Serious practitioners of conventional photography know of the many ways that they can stage-manage the truth. It starts in the field. Where do you point the camera? What do you ask of your subjects? Do you move things? What do you leave out? When do you trip the shutter? How do you exploit lens distortions? It continues in the darkroom. Print someone dark to make them sinister? Airbrush the negative? It takes skill, but the possibilities are endless.
In spite of all the ways that a photograph can misrepresent reality, the photographic medium has always possessed incredible power to generate belief, immediacy, and visceral impact in the viewer.
Twenty-odd years ago, when digital photography first burst into public consciousness with National Geographic’s thoughtless moving of pyramids, people said that the day was coming when photography would lose its veracity. At the beginning of the ‘90s, Photoshop brought the means to manipulate photographs to the desktop; many declared documentary photography dead and made preparations for the funeral.
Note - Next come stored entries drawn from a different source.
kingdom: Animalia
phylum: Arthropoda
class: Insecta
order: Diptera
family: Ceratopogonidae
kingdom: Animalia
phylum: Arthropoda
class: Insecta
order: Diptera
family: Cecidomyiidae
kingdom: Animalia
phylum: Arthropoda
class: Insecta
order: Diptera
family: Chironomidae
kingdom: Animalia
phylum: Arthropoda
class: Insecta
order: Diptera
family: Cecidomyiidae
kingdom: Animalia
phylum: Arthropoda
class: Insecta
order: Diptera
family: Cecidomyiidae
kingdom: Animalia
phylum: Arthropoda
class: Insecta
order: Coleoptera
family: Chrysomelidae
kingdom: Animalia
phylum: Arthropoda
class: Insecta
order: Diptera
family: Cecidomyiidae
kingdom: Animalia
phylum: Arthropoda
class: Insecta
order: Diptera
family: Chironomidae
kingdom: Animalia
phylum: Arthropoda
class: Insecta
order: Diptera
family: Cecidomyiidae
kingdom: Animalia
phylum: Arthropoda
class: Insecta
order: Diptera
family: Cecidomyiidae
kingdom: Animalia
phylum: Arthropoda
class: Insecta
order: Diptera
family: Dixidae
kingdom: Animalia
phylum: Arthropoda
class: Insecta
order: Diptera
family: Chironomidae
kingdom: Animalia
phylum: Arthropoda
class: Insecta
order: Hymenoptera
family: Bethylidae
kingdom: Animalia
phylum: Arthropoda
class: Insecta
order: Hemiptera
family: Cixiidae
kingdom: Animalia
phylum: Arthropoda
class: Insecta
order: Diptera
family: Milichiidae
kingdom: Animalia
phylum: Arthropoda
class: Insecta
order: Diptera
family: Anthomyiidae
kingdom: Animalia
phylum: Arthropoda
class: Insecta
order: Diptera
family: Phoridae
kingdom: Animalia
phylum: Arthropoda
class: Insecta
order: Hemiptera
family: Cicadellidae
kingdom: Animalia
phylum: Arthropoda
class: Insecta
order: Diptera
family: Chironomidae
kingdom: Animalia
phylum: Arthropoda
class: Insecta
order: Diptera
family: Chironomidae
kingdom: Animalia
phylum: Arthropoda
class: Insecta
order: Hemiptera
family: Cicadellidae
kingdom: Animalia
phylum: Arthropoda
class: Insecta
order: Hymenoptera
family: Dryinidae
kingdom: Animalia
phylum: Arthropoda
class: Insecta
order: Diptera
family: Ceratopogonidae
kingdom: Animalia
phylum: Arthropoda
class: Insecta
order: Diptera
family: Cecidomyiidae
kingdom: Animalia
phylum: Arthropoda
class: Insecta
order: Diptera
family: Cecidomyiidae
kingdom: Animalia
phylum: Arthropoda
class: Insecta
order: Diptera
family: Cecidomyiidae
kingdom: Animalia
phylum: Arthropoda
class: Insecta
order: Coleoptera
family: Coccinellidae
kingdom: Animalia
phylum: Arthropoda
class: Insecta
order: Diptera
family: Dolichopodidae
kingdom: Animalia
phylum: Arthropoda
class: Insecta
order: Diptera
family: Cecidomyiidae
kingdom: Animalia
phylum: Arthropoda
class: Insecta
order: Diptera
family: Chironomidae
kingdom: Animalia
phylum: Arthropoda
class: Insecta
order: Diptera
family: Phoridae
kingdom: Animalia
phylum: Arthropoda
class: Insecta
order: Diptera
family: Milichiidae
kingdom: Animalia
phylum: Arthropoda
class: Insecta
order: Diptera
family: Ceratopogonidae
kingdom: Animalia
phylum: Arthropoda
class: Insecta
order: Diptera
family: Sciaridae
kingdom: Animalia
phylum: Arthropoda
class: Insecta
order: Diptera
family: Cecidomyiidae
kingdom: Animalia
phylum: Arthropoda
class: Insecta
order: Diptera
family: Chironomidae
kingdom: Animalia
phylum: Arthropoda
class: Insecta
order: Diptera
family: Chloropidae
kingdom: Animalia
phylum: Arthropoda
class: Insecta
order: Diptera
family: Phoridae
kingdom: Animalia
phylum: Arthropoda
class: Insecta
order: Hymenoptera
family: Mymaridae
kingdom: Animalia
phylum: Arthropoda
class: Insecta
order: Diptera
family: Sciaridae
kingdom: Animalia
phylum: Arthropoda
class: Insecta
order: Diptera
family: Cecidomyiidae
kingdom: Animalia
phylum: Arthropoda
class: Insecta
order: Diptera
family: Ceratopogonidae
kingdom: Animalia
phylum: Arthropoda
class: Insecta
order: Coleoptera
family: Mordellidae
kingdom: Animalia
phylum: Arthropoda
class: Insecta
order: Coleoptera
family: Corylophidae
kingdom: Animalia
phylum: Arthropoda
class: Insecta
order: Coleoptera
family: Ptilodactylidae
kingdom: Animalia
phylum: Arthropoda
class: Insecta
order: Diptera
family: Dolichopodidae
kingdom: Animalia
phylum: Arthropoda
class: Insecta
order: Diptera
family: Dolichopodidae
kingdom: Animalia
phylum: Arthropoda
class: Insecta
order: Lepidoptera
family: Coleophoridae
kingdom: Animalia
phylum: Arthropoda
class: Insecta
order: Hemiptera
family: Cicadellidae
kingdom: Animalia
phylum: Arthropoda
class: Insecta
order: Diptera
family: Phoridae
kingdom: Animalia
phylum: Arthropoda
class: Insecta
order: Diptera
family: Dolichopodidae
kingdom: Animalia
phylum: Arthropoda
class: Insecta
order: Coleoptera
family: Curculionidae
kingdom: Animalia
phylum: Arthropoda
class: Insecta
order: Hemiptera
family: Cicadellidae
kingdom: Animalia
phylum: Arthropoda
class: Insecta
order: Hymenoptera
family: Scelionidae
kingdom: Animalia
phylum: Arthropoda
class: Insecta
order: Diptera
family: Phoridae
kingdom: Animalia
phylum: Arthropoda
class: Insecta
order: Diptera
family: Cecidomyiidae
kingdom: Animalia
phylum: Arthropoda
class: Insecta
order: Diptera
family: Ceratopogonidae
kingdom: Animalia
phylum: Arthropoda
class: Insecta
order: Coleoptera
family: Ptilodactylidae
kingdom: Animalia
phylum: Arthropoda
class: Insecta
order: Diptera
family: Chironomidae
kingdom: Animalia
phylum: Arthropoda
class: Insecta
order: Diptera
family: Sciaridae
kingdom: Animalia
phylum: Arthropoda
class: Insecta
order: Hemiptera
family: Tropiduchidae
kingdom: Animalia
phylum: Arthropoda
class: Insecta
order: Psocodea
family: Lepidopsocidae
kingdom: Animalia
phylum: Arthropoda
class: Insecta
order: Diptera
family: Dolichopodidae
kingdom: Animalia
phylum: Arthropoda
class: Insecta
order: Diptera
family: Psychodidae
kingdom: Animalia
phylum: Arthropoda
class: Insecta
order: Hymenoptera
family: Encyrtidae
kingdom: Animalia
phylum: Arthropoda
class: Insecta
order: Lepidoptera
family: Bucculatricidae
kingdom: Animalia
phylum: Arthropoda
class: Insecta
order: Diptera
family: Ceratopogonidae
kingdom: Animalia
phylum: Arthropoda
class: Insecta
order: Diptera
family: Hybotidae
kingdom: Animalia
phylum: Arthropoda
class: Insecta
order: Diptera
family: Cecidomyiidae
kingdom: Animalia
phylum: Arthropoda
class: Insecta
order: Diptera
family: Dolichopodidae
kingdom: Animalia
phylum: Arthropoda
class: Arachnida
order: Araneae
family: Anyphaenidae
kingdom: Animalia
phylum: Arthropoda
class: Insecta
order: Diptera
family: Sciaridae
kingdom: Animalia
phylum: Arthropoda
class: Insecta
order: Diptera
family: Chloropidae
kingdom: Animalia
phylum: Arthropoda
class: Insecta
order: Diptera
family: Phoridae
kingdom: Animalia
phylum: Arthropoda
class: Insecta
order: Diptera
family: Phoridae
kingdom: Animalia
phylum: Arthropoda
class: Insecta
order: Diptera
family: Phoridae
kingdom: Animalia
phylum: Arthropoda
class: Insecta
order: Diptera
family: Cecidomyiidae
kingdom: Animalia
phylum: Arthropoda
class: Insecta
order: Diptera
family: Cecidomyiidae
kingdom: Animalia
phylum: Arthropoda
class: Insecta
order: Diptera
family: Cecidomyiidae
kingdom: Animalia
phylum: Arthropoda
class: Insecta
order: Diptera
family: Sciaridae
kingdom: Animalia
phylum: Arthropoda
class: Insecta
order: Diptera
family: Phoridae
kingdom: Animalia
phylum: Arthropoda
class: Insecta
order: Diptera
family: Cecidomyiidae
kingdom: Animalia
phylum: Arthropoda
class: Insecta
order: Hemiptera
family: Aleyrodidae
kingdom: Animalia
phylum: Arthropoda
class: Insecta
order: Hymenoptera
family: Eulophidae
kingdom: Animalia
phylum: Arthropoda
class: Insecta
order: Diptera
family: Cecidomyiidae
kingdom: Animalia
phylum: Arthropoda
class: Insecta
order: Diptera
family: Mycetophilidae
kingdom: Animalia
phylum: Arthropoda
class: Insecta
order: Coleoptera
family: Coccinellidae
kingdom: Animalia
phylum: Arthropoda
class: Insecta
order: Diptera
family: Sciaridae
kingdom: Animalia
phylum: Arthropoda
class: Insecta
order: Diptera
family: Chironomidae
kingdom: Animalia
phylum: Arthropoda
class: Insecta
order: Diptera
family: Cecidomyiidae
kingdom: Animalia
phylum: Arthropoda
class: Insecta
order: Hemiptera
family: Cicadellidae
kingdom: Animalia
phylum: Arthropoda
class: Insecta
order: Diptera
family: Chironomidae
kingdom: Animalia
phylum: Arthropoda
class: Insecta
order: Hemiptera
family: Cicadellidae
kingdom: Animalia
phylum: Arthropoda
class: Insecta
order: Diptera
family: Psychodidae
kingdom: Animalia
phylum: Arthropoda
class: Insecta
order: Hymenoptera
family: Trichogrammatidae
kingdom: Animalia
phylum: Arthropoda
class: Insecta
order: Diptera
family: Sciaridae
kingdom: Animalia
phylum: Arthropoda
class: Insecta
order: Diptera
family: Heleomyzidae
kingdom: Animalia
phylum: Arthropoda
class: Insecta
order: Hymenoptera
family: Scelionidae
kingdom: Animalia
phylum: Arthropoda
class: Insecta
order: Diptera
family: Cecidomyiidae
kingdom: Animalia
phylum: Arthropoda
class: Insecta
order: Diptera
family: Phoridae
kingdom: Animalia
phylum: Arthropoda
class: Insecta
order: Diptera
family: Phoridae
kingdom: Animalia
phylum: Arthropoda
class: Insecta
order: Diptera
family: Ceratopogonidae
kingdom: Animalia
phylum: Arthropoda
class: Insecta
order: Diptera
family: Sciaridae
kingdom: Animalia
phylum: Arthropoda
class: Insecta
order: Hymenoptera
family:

The world has just witnessed a sad and terrible event that makes an effective argument that photographs (including motion video, in this case) as documents of the truth continue to convince, and do so with great power and emotional impact. The Iraq prisoner abuse scandal had apparently been percolating through the US military bureaucracy for several months with deliberate speed. The investigators and their superiors in our government must have known that leaks were inevitable, but they appeared completely unprepared for the firestorm of outrage that greeted the leaks. That’s because the information appeared in the form of photographs. Text, or even video interviews with witnesses would not have had anywhere near the perceived veracity and go-for-the-gut impact.
How can it be that, in an era when photographs can be composited, selectively erased, distorted, and otherwise modified with unprecedented ease and verisimilitude, that they retain their ability to convince? One factor is the democratization of photography that started with George Eastman and has continued with dizzying speed to include tiny auto-everything PHD (push here, dummy) still and video cameras and even cameras in cell phones. Another reason is the rise of nearly-ubiquitous, rapid digital communications and the integration of communications systems with photographic ones. The prisoner-abuse photos spread speedily over the world, mostly as email attachments, and, later, images on web sites and in the commercial media. The combination of a large number of sources for the images and their immediate dissemination reduced the probability of massive photographic manipulation to near-zero.
We photographers continue to wield a powerful tool. We should take care not to abuse that power.